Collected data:
====

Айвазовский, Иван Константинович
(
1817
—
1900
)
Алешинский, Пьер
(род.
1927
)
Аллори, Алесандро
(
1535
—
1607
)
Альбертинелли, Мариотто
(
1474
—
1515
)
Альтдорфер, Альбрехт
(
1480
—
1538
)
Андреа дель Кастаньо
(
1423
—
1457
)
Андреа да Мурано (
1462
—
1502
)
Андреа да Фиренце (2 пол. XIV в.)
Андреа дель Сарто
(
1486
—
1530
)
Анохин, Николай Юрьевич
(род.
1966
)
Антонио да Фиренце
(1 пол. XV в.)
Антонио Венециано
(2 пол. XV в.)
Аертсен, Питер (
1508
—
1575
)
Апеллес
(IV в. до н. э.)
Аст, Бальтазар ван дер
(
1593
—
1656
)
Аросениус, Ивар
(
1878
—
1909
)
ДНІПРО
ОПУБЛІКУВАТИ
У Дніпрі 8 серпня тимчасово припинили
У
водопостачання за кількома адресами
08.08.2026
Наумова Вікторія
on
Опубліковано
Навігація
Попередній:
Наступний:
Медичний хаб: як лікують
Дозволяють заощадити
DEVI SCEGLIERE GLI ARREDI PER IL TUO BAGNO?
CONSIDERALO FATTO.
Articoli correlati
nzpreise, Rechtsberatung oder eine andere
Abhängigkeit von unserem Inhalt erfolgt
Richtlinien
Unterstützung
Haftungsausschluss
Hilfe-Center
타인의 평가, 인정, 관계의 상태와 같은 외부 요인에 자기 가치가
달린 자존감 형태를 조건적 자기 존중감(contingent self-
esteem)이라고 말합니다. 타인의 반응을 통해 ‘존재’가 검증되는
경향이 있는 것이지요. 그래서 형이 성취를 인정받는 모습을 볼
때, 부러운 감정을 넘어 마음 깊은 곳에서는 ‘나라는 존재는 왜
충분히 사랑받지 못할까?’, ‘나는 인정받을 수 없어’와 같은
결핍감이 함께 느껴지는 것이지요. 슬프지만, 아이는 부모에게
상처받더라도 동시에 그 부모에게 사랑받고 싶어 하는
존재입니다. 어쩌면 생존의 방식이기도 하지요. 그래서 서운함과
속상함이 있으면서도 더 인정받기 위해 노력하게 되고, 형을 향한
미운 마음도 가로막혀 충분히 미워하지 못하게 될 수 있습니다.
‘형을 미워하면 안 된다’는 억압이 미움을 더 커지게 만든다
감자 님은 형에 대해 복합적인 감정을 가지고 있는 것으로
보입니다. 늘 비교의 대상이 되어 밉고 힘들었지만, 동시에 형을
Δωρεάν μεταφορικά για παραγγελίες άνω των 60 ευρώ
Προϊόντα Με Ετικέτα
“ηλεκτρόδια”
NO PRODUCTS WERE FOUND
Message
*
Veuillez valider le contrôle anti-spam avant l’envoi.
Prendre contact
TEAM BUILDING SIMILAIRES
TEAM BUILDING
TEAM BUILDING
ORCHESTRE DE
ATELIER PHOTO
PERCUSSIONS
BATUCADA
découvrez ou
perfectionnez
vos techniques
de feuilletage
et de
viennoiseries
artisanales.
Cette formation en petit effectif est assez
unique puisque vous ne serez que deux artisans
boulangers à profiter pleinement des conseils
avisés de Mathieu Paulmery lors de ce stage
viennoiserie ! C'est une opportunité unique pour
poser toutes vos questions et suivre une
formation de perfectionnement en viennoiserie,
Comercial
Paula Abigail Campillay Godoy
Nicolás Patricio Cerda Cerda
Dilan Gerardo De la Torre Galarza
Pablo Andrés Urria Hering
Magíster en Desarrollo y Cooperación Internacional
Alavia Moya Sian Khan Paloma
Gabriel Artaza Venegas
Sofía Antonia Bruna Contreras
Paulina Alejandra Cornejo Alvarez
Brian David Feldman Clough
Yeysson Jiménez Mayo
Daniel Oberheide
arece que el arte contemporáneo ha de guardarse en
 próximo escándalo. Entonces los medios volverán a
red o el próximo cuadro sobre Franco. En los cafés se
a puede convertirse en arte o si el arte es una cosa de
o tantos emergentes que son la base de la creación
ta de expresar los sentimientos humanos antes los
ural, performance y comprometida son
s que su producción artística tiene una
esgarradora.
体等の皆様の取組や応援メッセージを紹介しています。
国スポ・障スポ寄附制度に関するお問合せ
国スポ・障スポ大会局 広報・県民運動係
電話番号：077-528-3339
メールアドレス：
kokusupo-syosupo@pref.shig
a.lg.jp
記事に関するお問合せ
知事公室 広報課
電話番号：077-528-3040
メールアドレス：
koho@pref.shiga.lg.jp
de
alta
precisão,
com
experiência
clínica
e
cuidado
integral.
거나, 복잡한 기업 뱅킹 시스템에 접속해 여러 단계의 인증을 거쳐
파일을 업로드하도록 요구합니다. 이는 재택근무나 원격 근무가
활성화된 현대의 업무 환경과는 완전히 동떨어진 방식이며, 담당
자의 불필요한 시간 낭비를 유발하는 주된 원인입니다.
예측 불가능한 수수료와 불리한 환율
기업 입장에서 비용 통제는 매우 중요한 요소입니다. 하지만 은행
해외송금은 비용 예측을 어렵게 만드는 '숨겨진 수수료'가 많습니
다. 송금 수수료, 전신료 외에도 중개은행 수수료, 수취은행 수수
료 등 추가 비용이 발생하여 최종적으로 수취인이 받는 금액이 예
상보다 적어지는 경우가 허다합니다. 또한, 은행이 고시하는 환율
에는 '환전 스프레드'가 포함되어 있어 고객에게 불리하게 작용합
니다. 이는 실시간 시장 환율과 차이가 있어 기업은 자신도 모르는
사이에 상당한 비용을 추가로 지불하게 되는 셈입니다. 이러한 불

====

WHAT THE TASK ASKS:
Show a copy of each line from the records above in which the string "부모에게" occurs.

EXERCISE SOLUTION:
결핍감이 함께 느껴지는 것이지요. 슬프지만, 아이는 부모에게
상처받더라도 동시에 그 부모에게 사랑받고 싶어 하는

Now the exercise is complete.